Despite being "non-optimal" according to a vocal sub-set of people, 
querySelector[All] has been deployed in browsers for around 3-4 years. 
I strongly oppose any notion of altering its behavior now.

As to find/findAll, let's just make sure we get the behavior right the 
second time so we don't go through this again.


Re: [selectors-api] Consider backporting find() behavior to querySelector()

2012-06-18 Thread Kang-Hao (Kenny) Lu
(12/06/18 22:45), Simon Pieters wrote:
> I think we should instead either fix the old API (if it turns out to not
> Break the Web) or live with past mistake (if it turns out it does). To
> find out whether it Breaks the Web (and the breakage can't be evanged),
> I suggest we ship the backwards-incompatible change to querySelector()
> in nightly/aurora (or equivalent) in one or more browsers for some time.

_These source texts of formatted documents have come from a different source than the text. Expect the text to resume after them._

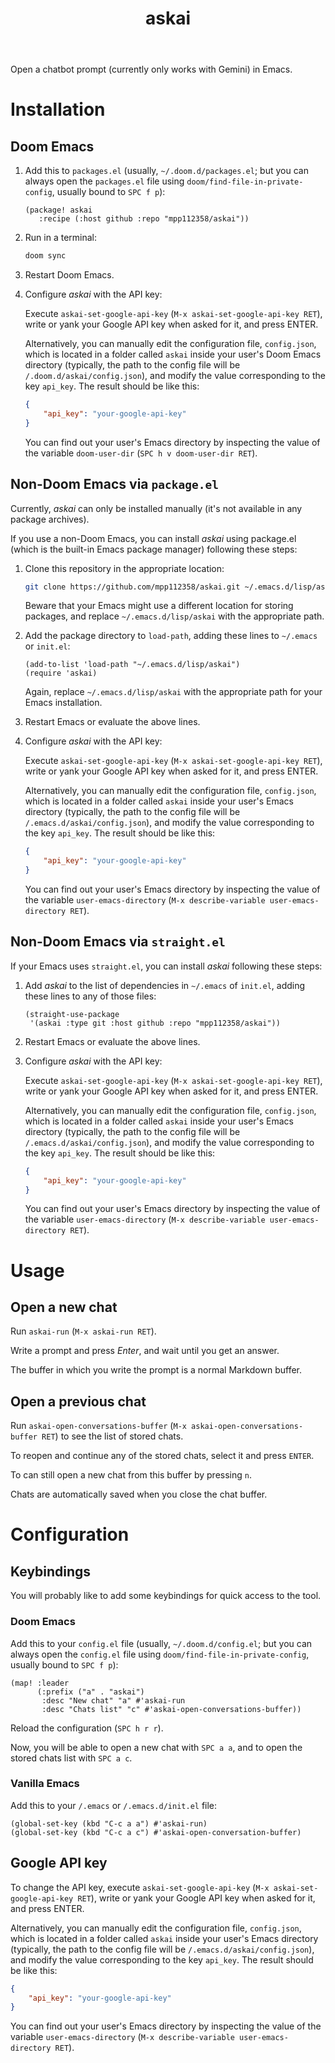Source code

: #+TITLE: askai

Open a chatbot prompt (currently only works with Gemini) in Emacs.

* Installation

** Doom Emacs

1. Add this to ~packages.el~ (usually, =~/.doom.d/packages.el=; but you can always open the ~packages.el~ file using ~doom/find-file-in-private-config~, usually bound to ~SPC f p~):

   #+begin_src elisp
   (package! askai
      :recipe (:host github :repo "mpp112358/askai"))
   #+end_src

2. Run in a terminal:

   #+begin_src bash
   doom sync
   #+end_src

3. Restart Doom Emacs.

4. Configure /askai/ with the API key:

   Execute ~askai-set-google-api-key~ (~M-x askai-set-google-api-key RET~), write or yank your Google API key when asked for it, and press ENTER.

   Alternatively, you can manually edit the configuration file, ~config.json~, which is located in a folder called ~askai~ inside your user's Doom Emacs directory (typically, the path to the config file will be ~/.doom.d/askai/config.json~), and modify the value corresponding to the key ~api_key~. The result should be like this:

   #+begin_src json
   {
       "api_key": "your-google-api-key"
   }
   #+end_src

   You can find out your user's Emacs directory by inspecting the value of the variable ~doom-user-dir~ (~SPC h v doom-user-dir RET~).

** Non-Doom Emacs via ~package.el~

Currently, /askai/ can only be installed manually (it's not available in any package archives).

If you use a non-Doom Emacs, you can install /askai/ using package.el (which is the built-in Emacs package manager) following these steps:

1. Clone this repository in the appropriate location:

   #+begin_src bash
   git clone https://github.com/mpp112358/askai.git ~/.emacs.d/lisp/askai
   #+end_src

   Beware that your Emacs might use a different location for storing packages, and replace =~/.emacs.d/lisp/askai= with the appropriate path.

2. Add the package directory to ~load-path~, adding these lines to =~/.emacs= or =init.el=:

   #+begin_src elisp
   (add-to-list 'load-path "~/.emacs.d/lisp/askai")
   (require 'askai)
   #+end_src

   Again, replace =~/.emacs.d/lisp/askai= with the appropriate path for your Emacs installation.

3. Restart Emacs or evaluate the above lines.

4. Configure /askai/ with the API key:

   Execute ~askai-set-google-api-key~ (~M-x askai-set-google-api-key RET~), write or yank your Google API key when asked for it, and press ENTER.

   Alternatively, you can manually edit the configuration file, ~config.json~, which is located in a folder called ~askai~ inside your user's Emacs directory (typically, the path to the config file will be ~/.emacs.d/askai/config.json~), and modify the value corresponding to the key ~api_key~. The result should be like this:

   #+begin_src json
   {
       "api_key": "your-google-api-key"
   }
   #+end_src

   You can find out your user's Emacs directory by inspecting the value of the variable ~user-emacs-directory~ (~M-x describe-variable user-emacs-directory RET~).

** Non-Doom Emacs via ~straight.el~

If your Emacs uses ~straight.el~, you can install /askai/ following these steps:

1. Add /askai/ to the list of dependencies in =~/.emacs= of =init.el=, adding these lines to any of those files:

   #+begin_src elisp
   (straight-use-package
    '(askai :type git :host github :repo "mpp112358/askai"))
   #+end_src

2. Restart Emacs or evaluate the above lines.

3. Configure /askai/ with the API key:

   Execute ~askai-set-google-api-key~ (~M-x askai-set-google-api-key RET~), write or yank your Google API key when asked for it, and press ENTER.

   Alternatively, you can manually edit the configuration file, ~config.json~, which is located in a folder called ~askai~ inside your user's Emacs directory (typically, the path to the config file will be ~/.emacs.d/askai/config.json~), and modify the value corresponding to the key ~api_key~. The result should be like this:

   #+begin_src json
   {
       "api_key": "your-google-api-key"
   }
   #+end_src

   You can find out your user's Emacs directory by inspecting the value of the variable ~user-emacs-directory~ (~M-x describe-variable user-emacs-directory RET~).

* Usage

** Open a new chat

Run ~askai-run~ (~M-x askai-run RET~).

Write a prompt and press /Enter/, and wait until you get an answer.

The buffer in which you write the prompt is a normal Markdown buffer.

** Open a previous chat

Run ~askai-open-conversations-buffer~ (~M-x askai-open-conversations-buffer RET~) to see the list of stored chats.

To reopen and continue any of the stored chats, select it and press ~ENTER~.

To can still open a new chat from this buffer by pressing ~n~.

Chats are automatically saved when you close the chat buffer.

* Configuration

** Keybindings

You will probably like to add some keybindings for quick access to the tool.

*** Doom Emacs

Add this to your ~config.el~ file (usually, =~/.doom.d/config.el=; but you can always open the ~config.el~ file using ~doom/find-file-in-private-config~, usually bound to ~SPC f p~):

#+begin_src elisp
(map! :leader
      (:prefix ("a" . "askai")
       :desc "New chat" "a" #'askai-run
       :desc "Chats list" "c" #'askai-open-conversations-buffer))
#+end_src

Reload the configuration (~SPC h r r~).

Now, you will be able to open a new chat with ~SPC a a~, and to open the stored chats list with ~SPC a c~.


*** Vanilla Emacs

Add this to your ~/.emacs~ or ~/.emacs.d/init.el~ file:

#+begin_src elisp
(global-set-key (kbd "C-c a a") #'askai-run)
(global-set-key (kbd "C-c a c") #'askai-open-conversation-buffer)
#+end_src

** Google API key

To change the API key, execute ~askai-set-google-api-key~ (~M-x askai-set-google-api-key RET~), write or yank your Google API key when asked for it, and press ENTER.

Alternatively, you can manually edit the configuration file, ~config.json~, which is located in a folder called ~askai~ inside your user's Emacs directory (typically, the path to the config file will be ~/.emacs.d/askai/config.json~), and modify the value corresponding to the key ~api_key~. The result should be like this:

#+begin_src json
{
    "api_key": "your-google-api-key"
}
#+end_src

You can find out your user's Emacs directory by inspecting the value of the variable ~user-emacs-directory~ (~M-x describe-variable user-emacs-directory RET~).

I didn't read through all the QSA threads, but isn't the function name
itself a mistake that many people don't want to live with?

I'd rather like to see querySelector() marked as "deprecated" so it
doesn't appear in tutorials in the future.


Cheers,
Kenny



[selectors-api] Consider backporting find() behavior to querySelector()

2012-06-18 Thread Simon Pieters
So http://dev.w3.org/2006/webapi/selectors-api2/ introduces the methods  
find() and findAll() in addition to querySelector() and querySelectorAll()  
and changes the scoping behavior for the former methods to match what  
people expect them to do.


I'm not convinced that doubling the API surface is a good idea. If we were  
to do that every time we find that a shipped API has suboptimal behavior,  
the API surface on the Web would grow exponentially and we wouldn't make  
the overall situation any better. What if we find a new problem with  
find() after it has shipped? Do we introduce yet another method?


I think we should instead either fix the old API (if it turns out to not  
Break the Web) or live with past mistake (if it turns out it does). To  
find out whether it Breaks the Web (and the breakage can't be evanged), I  
suggest we ship the backwards-incompatible change to querySelector() in  
nightly/aurora (or equivalent) in one or more browsers for some time.